Interconnect structure and method of forming the same

1. A method of forming an interconnect structure, comprising: forming a lower etch stop layer (ESL); forming a middle low-k (LK) dielectric layer over the lower ESL; forming a supporting layer over the middle LK dielectric layer; forming an upper LK dielectric layer over the supporting layer; forming an upper conductive feature in the upper LK dielectric layer through the supporting layer; forming a gap along an interface of the upper conductive feature and the upper LK dielectric layer and along an interface of the upper conductive feature and the middle LK dielectric layer, wherein the step of forming the gap along the interface of the upper conductive feature and the upper LK dielectric layer is performed by removing a portion of the upper LK dielectric layer along the interface by a wet etching process; and forming an upper ESL over the upper LK dielectric layer, the upper conductive feature, and the gap.

2. The method of claim 1 , wherein the gap comprises air.

3. The method of claim 1 , wherein the gap extends under a bottom surface of the lower ESL.

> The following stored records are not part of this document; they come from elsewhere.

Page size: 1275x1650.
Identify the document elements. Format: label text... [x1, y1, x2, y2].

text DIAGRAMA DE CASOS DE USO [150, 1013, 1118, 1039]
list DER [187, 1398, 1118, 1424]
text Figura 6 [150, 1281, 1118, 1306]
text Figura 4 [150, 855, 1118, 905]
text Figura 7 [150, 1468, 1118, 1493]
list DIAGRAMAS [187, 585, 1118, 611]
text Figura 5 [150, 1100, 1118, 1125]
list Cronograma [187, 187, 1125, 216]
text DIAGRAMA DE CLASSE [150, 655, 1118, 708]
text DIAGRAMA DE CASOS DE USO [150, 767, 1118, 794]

4. The method of claim 1 , wherein: forming an upper conductive feature in the upper LK dielectric layer through the supporting layer comprises: etching an opening through the upper LK dielectric layer and the supporting layer, the etching the opening forming a damaged layer along walls of the opening; and filling the opening with a conductive material to form the upper conductive feature; and forming a gap along an interface of the upper conductive feature and the upper LK dielectric layer comprises: removing portions of the damaged layer along the interface of the upper conductive feature and the upper LK dielectric layer.

5. The method of claim 4 , wherein etching the opening through the upper LK dielectric layer and the supporting layer comprises: performing a plasma dry etch process to form the opening.

6. The method of claim 1 , wherein the upper conductive feature comprises a metal line, the metal line extending through the supporting layer.

7. The method of claim 6 , wherein the upper conductive feature further comprises a via in the middle LK dielectric layer, the via being contiguous with the metal line and through the lower ESL.

8. A method comprising: forming a first etch stop layer over a first low-k dielectric layer; forming a second low-k dielectric layer over the first etch stop layer; forming a first dielectric layer over the second low-k dielectric layer; forming a third low-k dielectric layer over the first dielectric layer; etching an opening through the third low-k dielectric layer and the first dielectric layer, the etching the opening forming a damaged layer along walls of the opening; filling the opening with a conductive material to form a first conductive feature, wherein the first conductive feature comprises a metal line and a via contiguous with the metal line, the metal line extending through the first dielectric layer, the via being in the second low-k dielectric layer and extending through the first etch stop layer; removing portions of the damaged layer along an interface of the first conductive feature and the third low-k dielectric layer to form a gap along the interface of the first conductive feature and the third low-k dielectric layer; and forming a second etch stop layer over the third low-k dielectric layer, the first conductive feature, and the gap.

9. The method of claim 8 , wherein the gap extends along an interface of the first conductive feature and the second low-k dielectric layer.

10. The method of claim 8 , wherein the gap is an air gap.

11. The method of claim 8 , wherein etching the opening through the third low-k dielectric layer and the first dielectric layer comprises: performing a plasma dry etch process to form the opening.

12. The method of claim 8 wherein removing portions of the damaged layer comprises: performing a wet etch process to remove portions of the damaged layer.

13. The method of claim 8 , wherein the gap extends under a bottom surface of the first etch stop layer.

14. A method comprising: forming a first dielectric layer over a first low-k dielectric layer; forming a second low-k dielectric layer over the first dielectric layer; performing a plasma dry etch process to form an opening through the second low-k dielectric layer and the first dielectric layer, the plasma dry etch process forming a damaged layer along walls of the opening; filling the opening with a conductive material to form a first conductive feature; performing a wet etch process to remove portions of the damaged layer along an interface of the first conductive feature and the second low-k dielectric layer, wherein the wet etch process forms a gap contacting the first conductive feature; and forming a first etch stop layer over the second low-k dielectric layer, and the first conductive feature.

15. The method of claim 14 , further comprising: forming a second etch stop layer over a third low-k dielectric layer, the first low-k dielectric layer being over the second etch stop layer, wherein the gap extends under a bottom surface of the second etch stop layer.

16. The method of claim 14 , wherein the gap completely separates the first conductive feature from the first low-k dielectric layer.

17. The method of claim 14 , wherein gap extends through the first dielectric layer.

18. The method of claim 6 , wherein the gap extends completely under the metal line.

19. The method of claim 1 , wherein a width of the gap between the upper conductive feature and the upper LK dielectric layer is greater than a width of the gap between the upper conductive feature and the supporting layer.

20. The method of claim 8 , wherein the gap extends between the second low-k dielectric layer and the first dielectric layer.